Using the right investment account
Maximize your return on investment
If you realize a profit from the sale of a stock held in a regular taxable investment account you will have to pay capital gains taxes on the gain (in addition to income tax on any dividend payments you receive). The amount of taxes you will have to pay will vary according to how long you held the stock and your current income tax bracket. If the investment is held for less than one year, you will have to pay short-term capital gains which are taxed at the same rate as your ordinary income tax bracket. These taxes reduce your net profit and if you are an active trader can have a significant impact on your net returns. To reduce the amount of taxes you pay now you can utilize use tax-sheltered accounts. Before you make any major financial decision or when reviewing your financial plan you will want to consider the tax implications.
Tax-sheltered accounts such as traditional IRAs, Roth IRAs and 401(k)s provide a substantial advantage to investors as they allow your investments to grow tax-deferred or tax-free until retirement. The more investment capital you can shelter from taxes now the more you can continue to invest for growth. Since these accounts provide significant advantages Congress has limited the amount you can contribute each year. In most cases you will want to ensure you are using these tax sheltered accounts to their full potential.

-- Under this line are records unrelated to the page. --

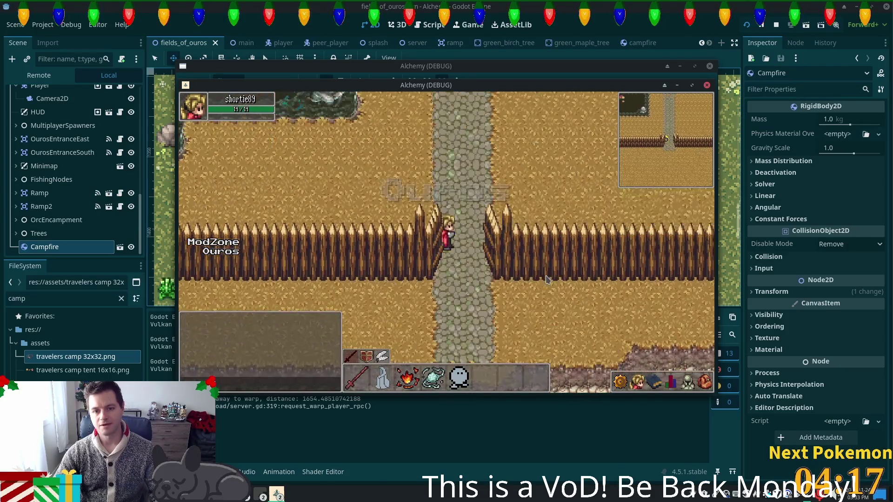
pyautogui.press('s')
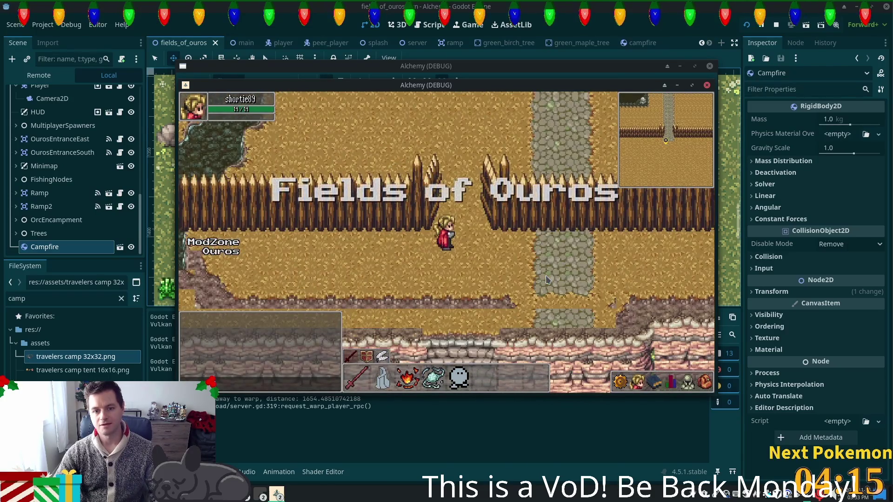
pyautogui.press('F8')
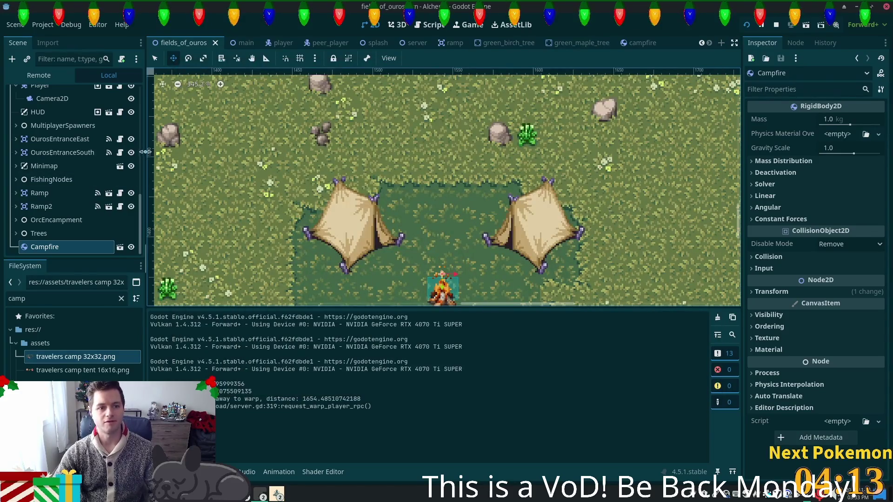
pyautogui.moveTo(140, 217)
pyautogui.mouseDown()
pyautogui.moveTo(111, 153)
pyautogui.moveTo(107, 177)
pyautogui.moveTo(89, 144)
pyautogui.mouseUp()
# Select the Ground layer and expand its Transform to see the (84, -16) position offset.
pyautogui.scroll(5, 90, 144)
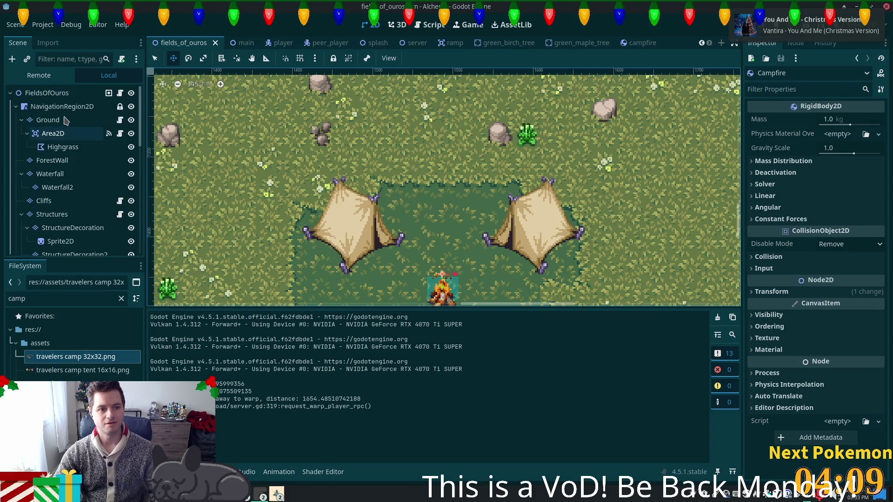
pyautogui.click(48, 120)
pyautogui.hscroll(-10, 154, 102)
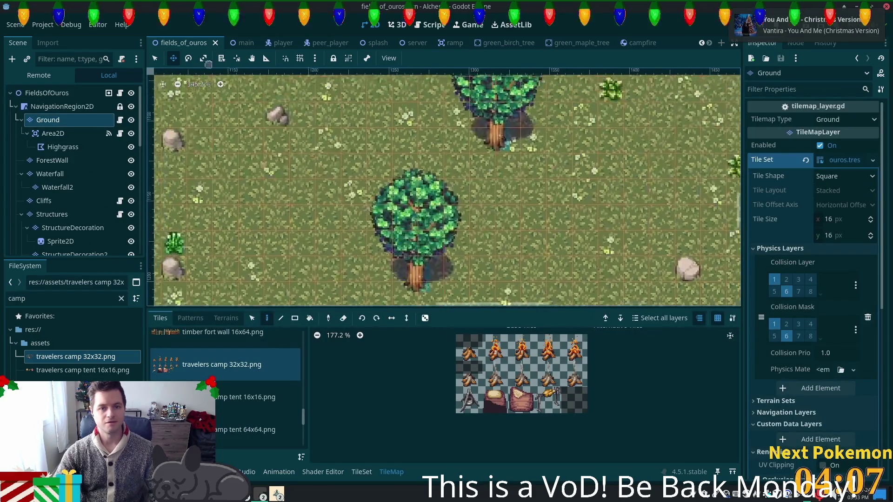
pyautogui.scroll(-4, 447, 186)
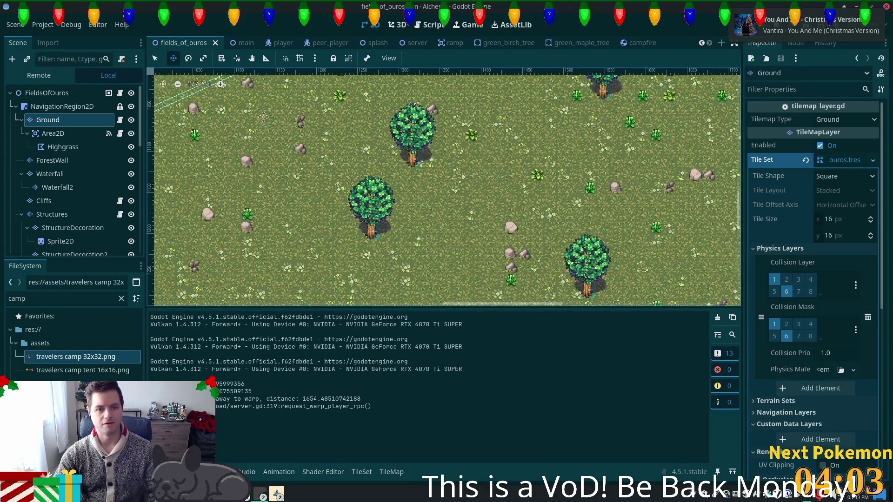
pyautogui.scroll(-3, 270, 279)
pyautogui.hscroll(-5, 298, 223)
pyautogui.scroll(5, 324, 175)
pyautogui.hscroll(-10, 324, 175)
pyautogui.scroll(1, 324, 175)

First of all, you should try to contribute the maximum allowed yearly limit. Any money above this limit that you would like to invest must be placed in taxable accounts. In order to use the tax sheltered accounts to their full potential you will want to place the more tax-inefficient investments, those where you would be required to pay high current taxes, in your tax-advantaged account, while the tax-efficient investments should be placed your regular taxable account.
Regular Bonds are investments that you will want to keep in your tax-sheltered account. This is because they pay out interest that is taxed at your ordinary income rate which is very tax inefficient. Bond funds and TIPS should be held in your tax-sheltered account for the same reason. If you are an active stock trader, in order to avoid the high shortterms capital gains, these stocks should be held in your tax-efficient accounts. High-dividend paying stocks are also not very tax friendly. Actively managed stock funds that do a lot of short-term trading (check the turnover ratio of the mutual fund) are very tax-inefficient and thus should be kept in your tax-sheltered account. REITs are also another example of a very tax-inefficient investment that is best kept in a tax-sheltered account.
Municipal-bonds should be kept in your taxable accounts because they generate tax-free income. Stocks that you will hold for more than one year are very tax efficient so you can keep them in your regular investment account. Passively managed stock index funds also tend to be taxefficient along with ETFs.